Finishing the work that John Wycliffe started

John Wycliffe(Photo: Getty/iStock)

This year marks 700 years since the birth of John Wycliffe, whose translation of the Bible would allow English speakers to read God's words in their native tongue for the first time. However, the celebration of this historical event will also serve to draw attention to the reality that a fifth of the world still lacks access to the Bible in their first language.

While there has been much progress in worldwide Bible translation, there is still a great deal of work to be done. Around 1.5 billion people speaking over 6,000 languages are yet to have seen a Bible that is written in their most familiar tongue, but Wycliffe Bible Translators is working to ensure all people have access to the Bible.

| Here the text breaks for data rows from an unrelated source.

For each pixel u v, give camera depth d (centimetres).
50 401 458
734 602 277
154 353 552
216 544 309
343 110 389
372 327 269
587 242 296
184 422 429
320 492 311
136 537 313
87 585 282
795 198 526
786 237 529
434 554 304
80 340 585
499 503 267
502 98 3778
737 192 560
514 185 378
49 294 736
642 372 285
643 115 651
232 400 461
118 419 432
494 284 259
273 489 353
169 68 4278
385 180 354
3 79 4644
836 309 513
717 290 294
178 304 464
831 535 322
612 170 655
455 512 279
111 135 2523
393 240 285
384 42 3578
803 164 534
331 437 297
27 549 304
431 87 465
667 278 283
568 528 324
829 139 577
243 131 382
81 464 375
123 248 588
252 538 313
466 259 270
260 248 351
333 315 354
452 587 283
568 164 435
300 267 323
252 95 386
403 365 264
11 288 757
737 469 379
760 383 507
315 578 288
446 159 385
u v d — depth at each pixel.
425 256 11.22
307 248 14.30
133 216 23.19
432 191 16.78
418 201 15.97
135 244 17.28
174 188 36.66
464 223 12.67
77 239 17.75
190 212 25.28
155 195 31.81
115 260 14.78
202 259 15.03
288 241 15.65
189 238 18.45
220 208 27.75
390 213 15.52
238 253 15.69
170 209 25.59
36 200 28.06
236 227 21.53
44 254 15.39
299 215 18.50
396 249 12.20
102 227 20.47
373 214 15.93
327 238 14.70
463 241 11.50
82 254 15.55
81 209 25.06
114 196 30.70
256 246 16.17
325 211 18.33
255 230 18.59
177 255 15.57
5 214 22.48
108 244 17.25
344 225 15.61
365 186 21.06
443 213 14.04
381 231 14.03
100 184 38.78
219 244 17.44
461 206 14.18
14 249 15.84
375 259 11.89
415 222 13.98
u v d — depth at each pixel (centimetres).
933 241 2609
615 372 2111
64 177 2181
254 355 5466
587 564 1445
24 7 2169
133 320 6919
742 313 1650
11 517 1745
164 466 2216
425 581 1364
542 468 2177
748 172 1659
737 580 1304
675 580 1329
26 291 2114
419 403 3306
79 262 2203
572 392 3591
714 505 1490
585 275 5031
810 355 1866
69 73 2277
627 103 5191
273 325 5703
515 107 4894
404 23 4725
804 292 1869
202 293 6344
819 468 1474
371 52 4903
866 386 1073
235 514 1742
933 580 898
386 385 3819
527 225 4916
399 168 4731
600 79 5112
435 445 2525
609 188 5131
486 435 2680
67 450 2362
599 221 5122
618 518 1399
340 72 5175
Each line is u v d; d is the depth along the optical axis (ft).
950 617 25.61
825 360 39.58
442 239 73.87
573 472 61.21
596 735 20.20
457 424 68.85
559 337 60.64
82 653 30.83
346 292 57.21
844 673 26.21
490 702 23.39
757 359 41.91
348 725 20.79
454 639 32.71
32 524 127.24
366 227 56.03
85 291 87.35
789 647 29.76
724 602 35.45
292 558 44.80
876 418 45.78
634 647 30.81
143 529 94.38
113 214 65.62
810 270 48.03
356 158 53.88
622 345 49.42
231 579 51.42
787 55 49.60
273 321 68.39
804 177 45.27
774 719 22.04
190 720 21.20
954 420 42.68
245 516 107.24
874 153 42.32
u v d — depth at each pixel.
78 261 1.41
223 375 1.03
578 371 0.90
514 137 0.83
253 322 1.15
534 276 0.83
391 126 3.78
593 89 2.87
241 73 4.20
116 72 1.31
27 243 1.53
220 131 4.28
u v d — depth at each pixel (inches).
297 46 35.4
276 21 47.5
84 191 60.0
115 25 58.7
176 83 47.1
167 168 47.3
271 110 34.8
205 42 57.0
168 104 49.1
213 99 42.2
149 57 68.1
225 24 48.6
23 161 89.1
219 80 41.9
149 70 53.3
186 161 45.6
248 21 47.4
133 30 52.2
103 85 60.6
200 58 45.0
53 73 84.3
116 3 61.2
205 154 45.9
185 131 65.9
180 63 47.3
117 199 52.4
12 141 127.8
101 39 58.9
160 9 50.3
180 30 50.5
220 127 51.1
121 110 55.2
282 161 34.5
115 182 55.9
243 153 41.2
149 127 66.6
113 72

Thought to have been born in 1324 in Hipswell, Yorkshire, Wycliffe was a theologian, scholar, and reformer. He remains a key historical figure today, and the impact of his legacy is still felt in the lives of countless people in the present day.

His conviction that everyone should be able to read the Word of God for themselves, rather than rely on the church's messaging, saw him stand firm against the full authority of the church in his mission to translate the Bible from Latin into English.

After his death, the 'Morning Star of the Reformation' was declared a heretic, his bones were dug up and burnt, and his ashes were scattered in Leicestershire's River Swift. However, there was no way of putting out the fire he had lit, and it soon spread across the world, inspiring others to do their own translations, including Martin Luther, the father of the Reformation, who translated the Scriptures into German.

"John Wycliffe argued that the Bible should be accessible to all, regardless of social status or education. His courage and vision continue to inspire our work today. There is now more Bible translation work in progress than ever before," James Poole, Wycliffe Bible Translators' Executive Director, said.

"We have a historic opportunity to get closer to the vision of everyone being able to know Jesus through the Bible."

The past year has seen record-breaking rates of Bible translation. A new Bible was launched at a rate of one per month and a New Testament at one a week. Translation work in a new language was started at a rate of one per day.

One modern-day John Wycliffe is Komi Sena, a translator of Ifè, a Niger–Congo language. The Ifè New Testament has been completed despite a number of setbacks, and has led to a surge in local churches.

"Translating the Bible is so important because many people don't understand French, so they are not able to read and understand the Scriptures. And it does not change their lives when they do not understand it," Komi said.

"Translation of the Bible also enables nonbelievers to hear the good news in their language."